*Exercise A*
Using the passage on permafrost monitoring, decide whether each statement agrees with it: (i) permafrost observation sites tend to favor more accessible locations; (ii) higher permafrost temperatures bring higher warming rates; (iii) PERMOS (2019) ranks regional differences above differences between site characteristics. Answer yes or no for each, and quote the deciding words.
*Exercise B*
List every distinct work cited in the passage on permafrost monitoring, each once, in order of first appearance.
*Exercise C*
From the passage on permafrost monitoring, reproduce word for word the part that opens with the words containing "(3) duration of" and closes with "subsurface thermal regime.".

*Provided passage*
***
3. Feasibility and longevity, which relate to potential hazards threatening equipment and accessibility as well as to terrain deformation, particularly in a rock glacier. The central questions are: For how long will a site yield representative data and over what period of time can borehole operation be guaranteed? What are the risks and what is the necessary commitment in terms of resources, including for maintenance? The commitment of the stakeholders is fundamental for long-term financial support. The possibility of complete permafrost thaw occurring during monitoring and its implications should also be considered.

An assessment of the permafrost conditions at a potential borehole site is essential to verify that the site is suitable and to define the drilling position and procedure as well as instrumentation details. This includes a reasonable estimation of the active layer thickness, depth of the permafrost base, range of permafrost temperatures, ground ice content and potential warming and deformation rates. The variability of surface and subsurface characteristics in the inhomogeneous mountain terrain must be considered: the selected drilling location should represent the general character of the site regarding slope angle, surface cover, snow distribution, bedrock fracturing, or hydrological conditions (point 2 above). For rock glacier sites, the maximum acceptable range of annual horizontal deformation needs to be assessed (point 3 above). The permafrost assessment should be based on available data from the site of interest or nearby locations (e.g., permafrost distribution maps, geomorphological and geological maps, meteorological data, ground temperatures, geophysical surveys, ground characteristics, geology, or geodetic surveys and digital image analysis of slope deformation). Additional surveys may have to be performed. Modeling studies are also helpful in predicting three-dimensional or future temperature fields. We compile an overview of available methods in Supplementary Material 1, while details are described in the scientific literature.

3.2 Network Strategy

Permafrost observation sites are often distributed unevenly from a geographical perspective and biased toward more accessible locations or pre-existing research sites (Hock et al., 2019). A regional or national permafrost monitoring network aims to observe the most relevant types of sites with respect to permafrost evolution in its country. The selection of a borehole site to be included in a permafrost monitoring network should therefore consider how well different regions, topographic settings and permafrost types are represented and where gaps exist. In addition to a general warming trend, the change patterns observed over more than a decade are consistent for different permafrost regions (Romanovsky et al., 2010; Biskaborn et al., 2019; Hock et al., 2019; Noetzli et al., 2019; PERMOS, 2019; Etzelmueller et al., 2020). They depend on three main characteristics:

(1) temperature range: the lower the permafrost temperatures, the higher the warming rates,

(2) ground ice content: temperatures of ice-rich permafrost just below 0°C hardly increase because the available energy is used to melt ground ice (latent heat effect), and

(3) duration of the snow cover: changes in the snow regime can accelerate or interrupt warming trends and decisively influence the subsurface thermal regime.

The topographic and climatic situation (temperature range and snow distribution) and the ground material (ground ice content) are thus most relevant to distinguish different types of sites for permafrost observation. PERMOS (2019) considers differences between these characteristics to be more important than regional differences and follows a landform-based approach. Countries with larger climate gradients may additionally focus on regional aspects. A European transect focusing on bedrock sites and undisturbed climate signals was established within the PACE project. Small-scale regional or local networks may focus on particular aspects, for example, how different surface characteristics influence the subsurface thermal regime in otherwise comparable conditions (Schneider et al., 2012).
***
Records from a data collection
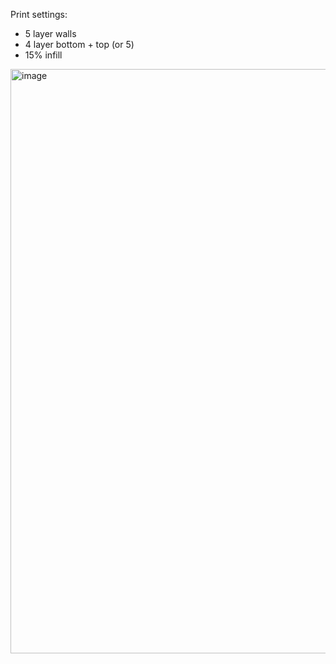 Print settings: 
- 5 layer walls
- 4 layer bottom + top (or 5)
- 15% infill
<img width="935" alt="image" src="https://user-images.githubusercontent.com/37383368/213076542-91200a31-f0d6-4cd8-9a1c-da16ee90545e.png">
***
*Written reply A*
(i) Yes: "biased toward more accessible locations or pre-existing research sites"
(ii) No: "the lower the permafrost temperatures, the higher the warming rates"
(iii) No: "considers differences between these characteristics to be more important than regional differences"

*Written reply B*
Hock et al., 2019
Romanovsky et al., 2010
Biskaborn et al., 2019
Noetzli et al., 2019
PERMOS, 2019
Etzelmueller et al., 2020
Schneider et al., 2012

*Written reply C*
(3) duration of the snow cover: changes in the snow regime can accelerate or interrupt warming trends and decisively influence the subsurface thermal regime.